A companion paper in this issue (Brocks et al., 2003) gives a detailed assessment of syngeneity of the biomarkers and addressing the possibility that the Archean host rocks were contaminated during drilling and storage, or were adulterated by migrating fluids during post-Archean history. It is concluded that adamantanes and polyaromatic hydrocarbons of the Hamersley Group are ‘certainly syngenetic’, and aliphatic hydrocarbons and polycyclic biomarkers of the Hamersley and Fortescue Group ‘probably syngenetic’. Therefore, the age of the molecules that contain the biologic information is not fully resolved. Hence, paleobiological interpretation presented in this paper should be cited cautiously and with reference to the remaining uncertainty of syngeneity (Brocks et al., 2003).

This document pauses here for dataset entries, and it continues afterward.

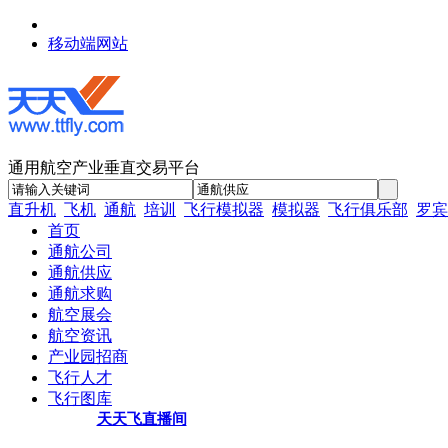
移动端网站
通用航空产业垂直交易平台
直升机
飞机
通航
培训
飞行模拟器
模拟器
飞行俱乐部
罗宾
首页
通航公司
通航供应
通航求购
航空展会
航空资讯
产业园招商
飞行人才
飞行图库
天天飞直播间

The interpretation of Archean and Proterozoic biomarkers is complicated by two factors. One is the fragmentary knowledge of biomarker distributions across the great diversity of extant organisms and the second is the problem of how reasonable it is to extrapolate modern biomarker relationships back in time over several billion years. The biological interpretation of geolipids is almost exclusively based on the distribution of biolipids in extant organisms. However, the full biolipid repertoire is only known for a small percentage of microorganisms that have been cultured (Volkman et al., 1993). It is possible, therefore, that many lipids might have a broader biological distribution and more or less taxonomic value than currently known. More problematic, however, are the uncertainties associated with attributing biological sources to biomarkers from rocks several hundred million to billions of years old. Particular pathways of lipid biosynthesis, such as the modification of sterol side-chains, might have evolved independently in different lineages or could have been passed by lateral gene transfer between lineages. So lipids believed to be diagnostic of extant taxonomic groups could also have been prevalent in extinct clades.